What does the 0 mean in your model ? It seems to me in your data there are no direct transitions for both states, it always goes back to the state 0. Try something like the following in your data for a state transition sequence.
1 1 1 1 2 2 2 2 3 3 3 3 4 4 4 4 4
1 2 3 4 0 0 0 0 0 0 0 0 0 0 0 0 0
0 0 0 0 1 1 2 2 3 3 4 4 0 0 0 0 0
4 4 3 3 2 2 1 1 0 0 0 0 0 0 0 0 0
4 4 4 3 3 3 2 2 2 2 2 1 1 1 1 1 1
As a general rule:
I would recommend to work with openCV only after you have a proof of concept in Matlab/octave. This has two reasons. First of all you know exactly what you want to do and how it works, and don't waste your time implementing and debugging your theory in a 'low' level language (compared to matlab). Debugging algorithms in openCV is really time-consuming.

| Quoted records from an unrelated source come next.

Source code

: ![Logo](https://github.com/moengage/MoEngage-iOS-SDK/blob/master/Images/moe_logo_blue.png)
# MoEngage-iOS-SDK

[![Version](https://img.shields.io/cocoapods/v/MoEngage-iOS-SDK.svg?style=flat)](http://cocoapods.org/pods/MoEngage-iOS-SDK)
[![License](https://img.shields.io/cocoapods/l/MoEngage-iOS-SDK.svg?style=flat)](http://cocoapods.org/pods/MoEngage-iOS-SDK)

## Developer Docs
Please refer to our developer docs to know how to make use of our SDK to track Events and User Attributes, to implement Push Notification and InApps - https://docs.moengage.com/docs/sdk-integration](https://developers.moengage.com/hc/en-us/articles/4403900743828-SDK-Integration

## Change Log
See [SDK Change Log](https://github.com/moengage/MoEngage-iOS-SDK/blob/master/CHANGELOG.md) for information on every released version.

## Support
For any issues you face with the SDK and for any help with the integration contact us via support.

Secondly after you know your stuff works as expected, if you implement it and hit a bug (of openCV or C++, python) you know it's not your theory, not your implementation, it's the framework. It happened to me already two times that employed computer scientists implemented directly from a paper (after being told not to do so), spending 80% of the remaining time to debug the algorithm without ANY success only to find out that: they didn't really get the theory or some submodule of openCV had a slight bug which degenerated their results.
The link you've mentioned uses a HMM toolbox in matlab. Try to implement and understand your problem there, it's really worth spending the time. Not only you can verify each step for correctness, you can use the itermediate matrices with your openCV code after you have a working model.